Most microdevices are fabricated on rigid, flat, and smooth substrates1,2, such as SiO2/Si. However, interest in nonconventional substrates, such as soft plastics, has been increasing because of these substrates' potential applications in transparent, flexible, or foldable electronics36,37. After confirming that the selective transfer technique could be used to fabricate electronics and devices on a SiO2/Si wafer, we selected a PET film as the substrate for the fabrication of electronics via this method. We fabricated ITO electrodes on the PET film using photolithography (see Methods) and then transferred a patterned monolayer graphene film to connect the two ITO films (Figures 5a and b). The Raman spectrum (Figure 5c) of the graphene measured on the PET film demonstrates the high quality of the graphene used in the experiment32. The inset of Figure 5b shows the SEM image of the transferred graphene. The patterned graphene is attached to the ITO films on PET, connecting the two electrodes. For comparison, we fabricated three other devices in which the ITO electrodes were connected by CVD-grown monolayer graphene, multilayer MG, and ITO. The resistance of the four devices with different bending radii and flat-bent cycles are shown in Figures 5d and 5e, respectively. The current as a function of the voltage for the four devices measured during the bending test is shown in Supplementary Figure S6. The increase in the resistance was caused primarily by the ITO films while the devices were bent multiple times to achieve different radii of curvature. Whereas the resistance variation of the ITO films was eliminated, the resistance of the MG-based devices was nearly invariant (see insets of Figures 5d and e). The results of the bending test suggest that MG films were successfully attached to the PET/ITO films, and that the MG films exhibited better mechanical stability than CVD-grown graphene14.
Discussion
The developed selective transfer technique provides an efficient route for the fabrication of MG-based microdevices and flexible electronics. In addition, the selective transfer technique can be readily incorporated into the process used to fabricate van der Waals heterostructures. In general, van der Waals heterostructures are fabricated by stacking different 2D crystals on top of each other with a “mechanical transfer process”6,7,8. However, with this method, the unwanted graphene/graphite flakes are transferred together with the useful graphene. The flakes inevitably contaminate the new substrates and damage other samples on the substrates. However, with our newly developed method, the selective transfer of 2D crystals with regular shapes can be achieved, and different 2D crystals can be positioned over each other with micrometer accuracy in a desired sequence. The transfer process, which is free of contaminants, enables the integration of multiple graphene devices. In addition, the regular shapes of the 2D crystals can improve the performance of van der Waals heterostructures. A clean surface without any other flakes, the ability to fabricate any desired shape for each staking layer, and the precise transfer obtained via this selective transfer technique will facilitate the development of van der Waals heterostructures in electronics and devices6,8.

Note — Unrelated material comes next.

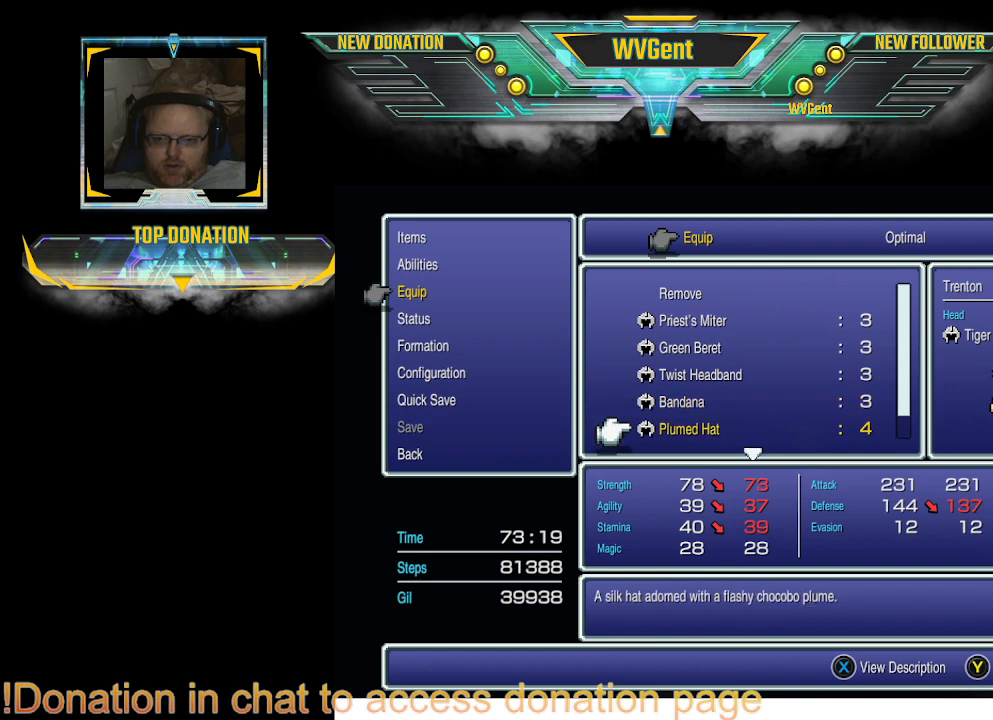
{"buttons": [], "left_stick": "center", "right_stick": "center", "events": [[300, "DPAD_DOWN", "down"], [400, "DPAD_DOWN", "up"]]}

In summary, we demonstrated a unique selective transfer technique using a photoresist/PMMA structure and femtosecond laser microfabrication to achieve the selective transfer of MG patterns onto chosen targets. With this method, as-fabricated graphene micro/nanoribbons were transferred onto different substrates, and graphene patterns were transferred onto different electrodes fabricated on various substrates. This method provides an efficient route for the fabrication of MG-based microdevices and flexible electronics and for the optimization of the performance of graphene device. We believe that this technique can also provide a feasible approach to the fabrication of van der Waals heterostructures with a clean surface, with any desired shape for each staking layer, and with precise positioning.
Methods
Materials
Silicon wafers coated in a 285-nm thermal oxide were purchased from Graphene-Supermarket (graphene-supermarket.com). The positive photoresist (AR-P 3510T) and developer (AR 300-26) were obtained from Allresist. The PMMA (average Mw~ 996,000 by GPC, crystalline) was purchased from Sigma-Aldrich. The PET/ITO film (thickness: 0.125 mm, resistivity: 45±5 ohm/sq, transmittance >84%) was purchased from Zhuhai Kaivo Electronic Components.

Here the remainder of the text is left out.